ミシンそば

チャドルと生きるのミシンそばのレビュー・感想・評価

チャドルと生きる(2000年製作の映画)
3.0
ジャアファル・パナヒ監督が、多面的な視点で手掛け続ける、イラン政府にとって不都合である作品群の一つ。
パナヒ監督作で「人生タクシー」はかなり好きだったけど、本作は個人的には好きではない。
あまりにも的を射ていない、論点をぼかしている、おためごかしのような邦題も含めて。

英題の「The Circle」が指す通り、本作は主役も取り巻く状況も目まぐるしく変遷し続ける群像劇だ(あまりに目まぐるしいから、観るのになかなか頭を使う)。

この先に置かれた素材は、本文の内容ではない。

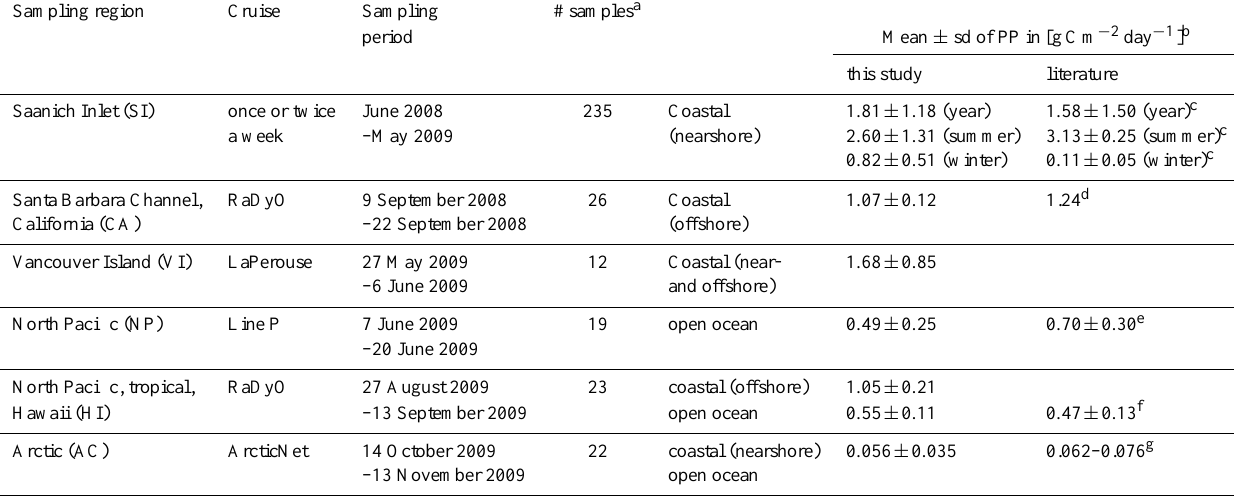
Table 1. Details of sampling events and local primary production (PP).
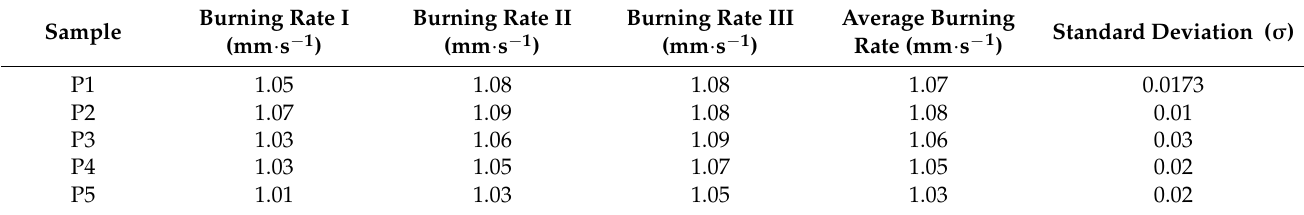
Table 3. Test results of the burning rate of samples.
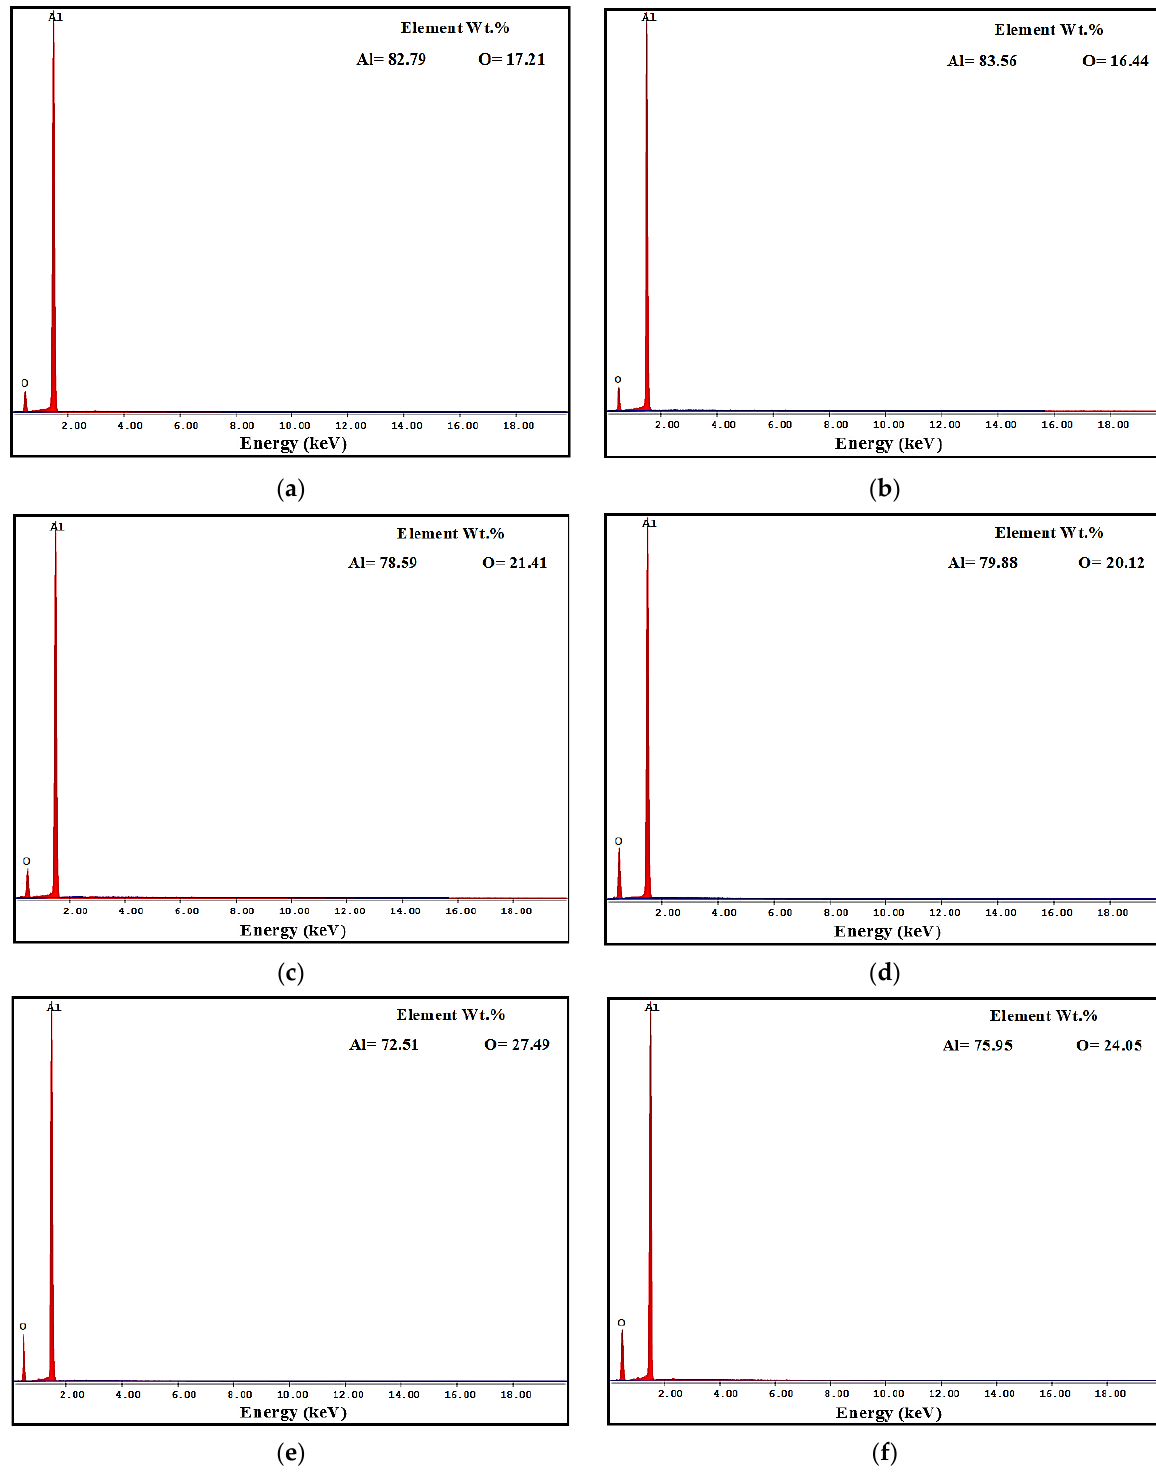
Figure 8. EDS analysis of worn surface morphology of ( a , c , e ) PM Al and ( b , d , f ) of HPT-processed Al samples ( a , b ) under an applied load of 2.5 N and a sliding distance of 315 m, ( c , d ) under an applied load of 20 N and a sliding distance of 315 m, and ( e , f ) obtained under an applied load of 20 N and a sliding distance of 1260 m. The PM Al MMCs wear mechanisms were adhesive, delamination (shown by red arrows), and shear streams along the sample (shown by black arrows) (Figure 9a,b). The delamination and adhesive degree of wear decreased after the HPT processing due to the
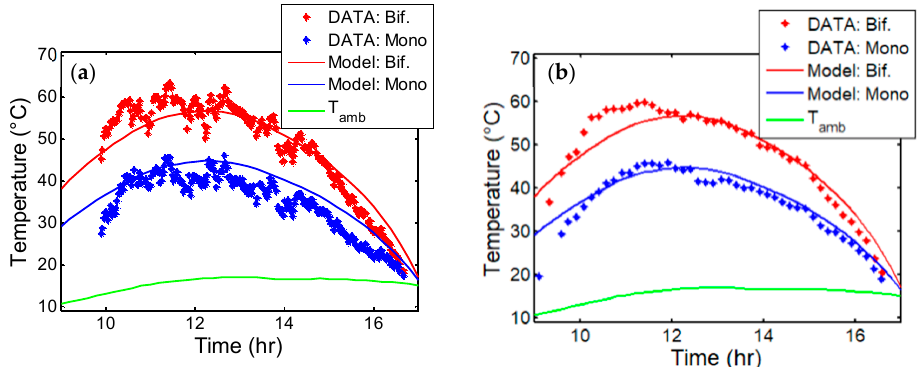
Figure 4. Data of a single day of module temperature compared with the values predicted by the model ( a ) and average values compared with the model ( b ). Ambient temperature is also reported as reference.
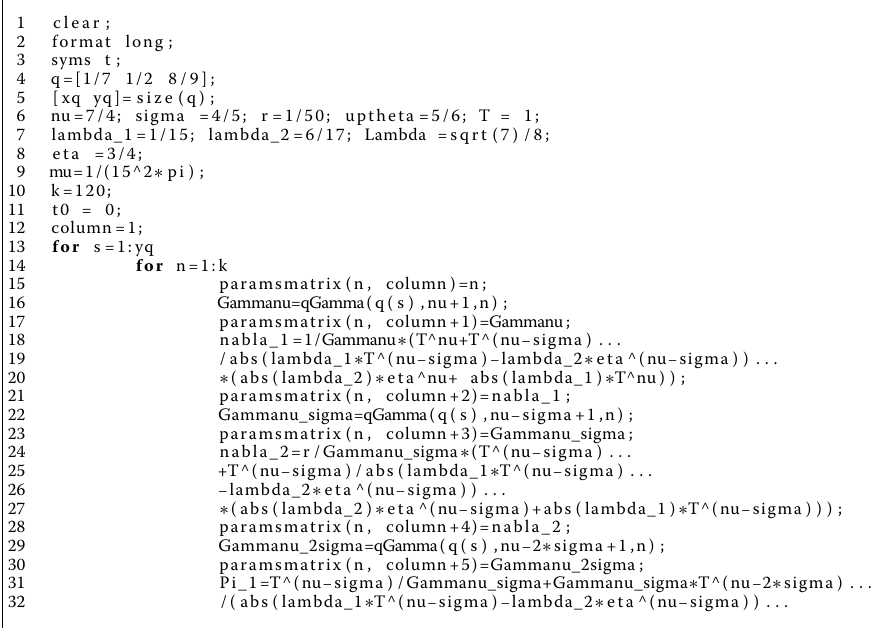
Algorithm 1 (MATLAB lines for calculation ∇ i , (cid:14) i , and (cid:21) ,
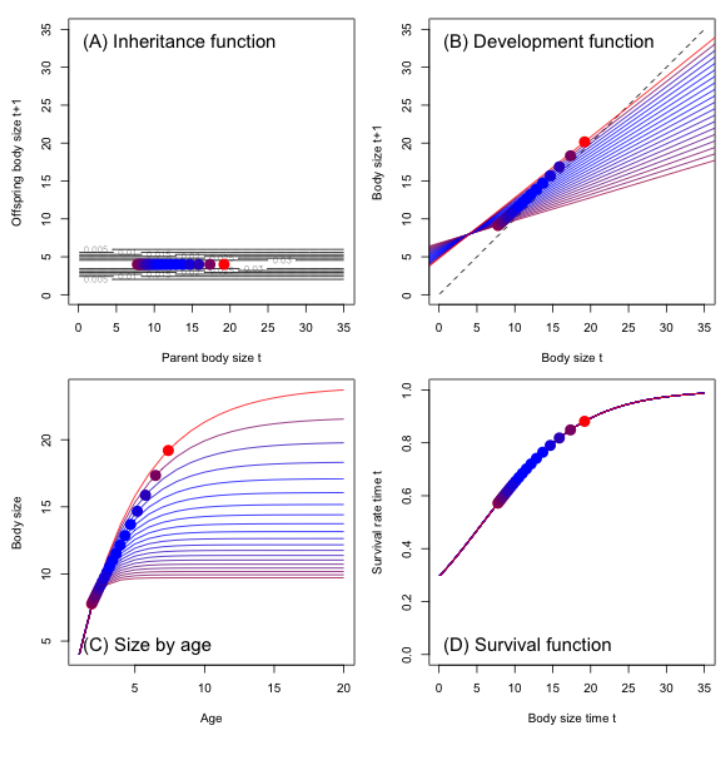
Figure 1. Density-independent functions in the density-dependent reproduction scenario. (A) association between parental size at time t and offspring size at time t + 1 , where the black lines are contours representing the probability distributions of offspring sizes, (B) development functions, where contours representing the probability distribution of sizes at t+1 are not shown, (C) monomolecular growth functions showing size as a function of age, (D) mean of the body size-survival function. Unlike in A) we do not show the contours of the probability distributions. Each line represents one of the 20 life histories, and each dot represents size (or age in the case of C) at sexual maturity. The redder the colour of a point, the fitter the life history strategy (i.e., greater carrying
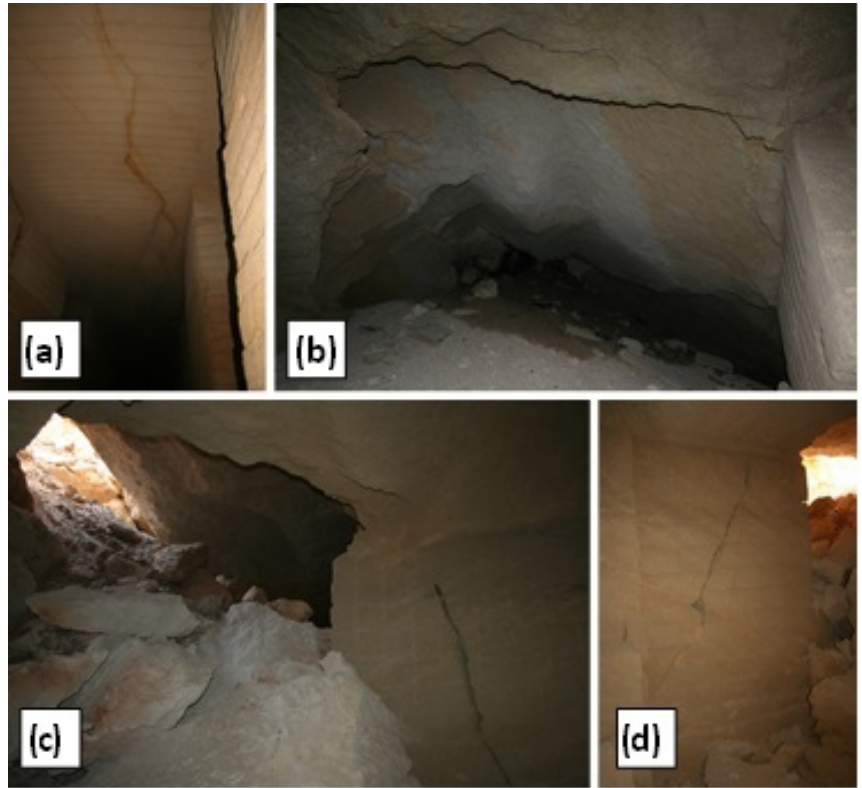
Figure 7. Instability evidence at the Barletta underground quarry: (a) tensile fracturing of the vault; (b) block detachment from the vault; (c) open fractures on pillars, and vault collapses in the area closest to the sinkhole; (d) crushing of pillar with joints (adapted from De Giovanni et al.,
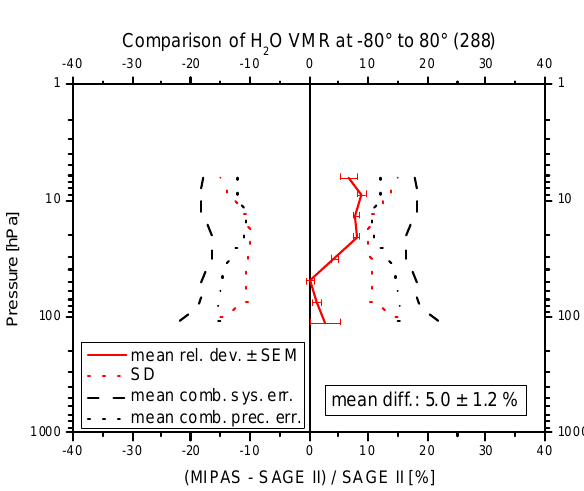
Fig. 16. Mean relative deviation of H 2 O profiles as measured by MIPAS and SAGE II for all collocations (288) between 80 ◦ S and 80 ◦ N. Annotation as per Fig. 13.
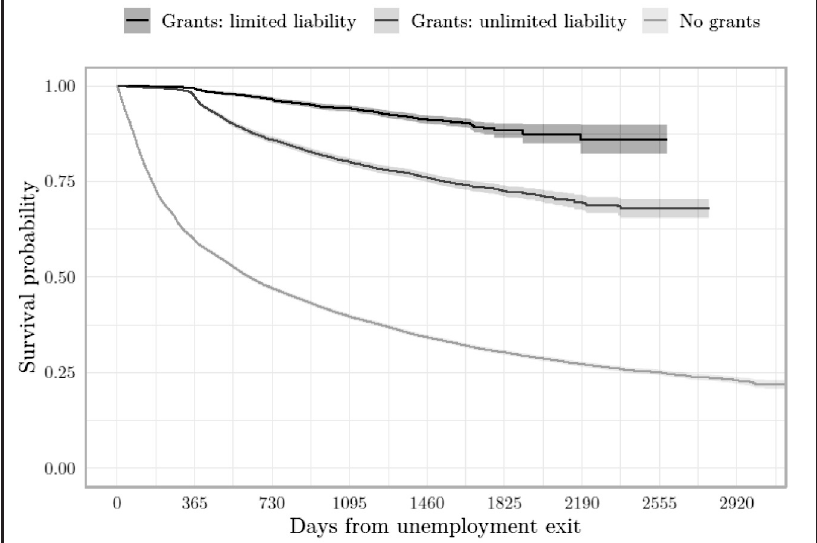
Kaplan–Meier estimate of employment survival by legal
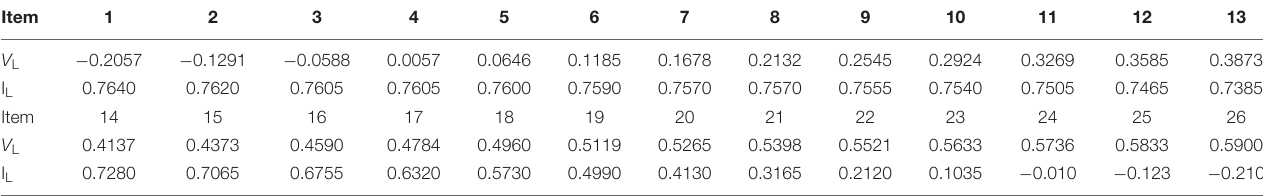
TABLE 4 | Benchmark experimental I-V dataset.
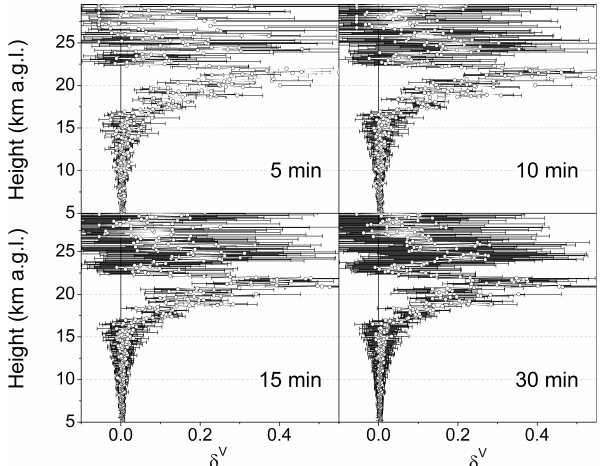
− δ V ) differences along an hour and Fig. 3. MPL-4 mean ( δ V 1 - min their RMS values (for instance, data on 1 July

イスラム教国での女性の立場が悪いのはある程度分かっていた(今と比べて20年以上前の映画だから間違いなく今以上に悪かっただろう)。
が、罪悪感がないように自然に女性蔑視が横行しているのにはやはり根の深さを感じる。
病院での出産からすぐに話が移り、脱獄してきた女性たちの話から始まる。
彼女らが切羽詰まってる感も出してるもんだから優しさとかに行き当たる場面もそりゃああるが、自分はそれよりも明確に多い不寛容さばかりに目が行った。
だから短いランタイムなのに非常に疲れたし、もう一度は観たくないかな。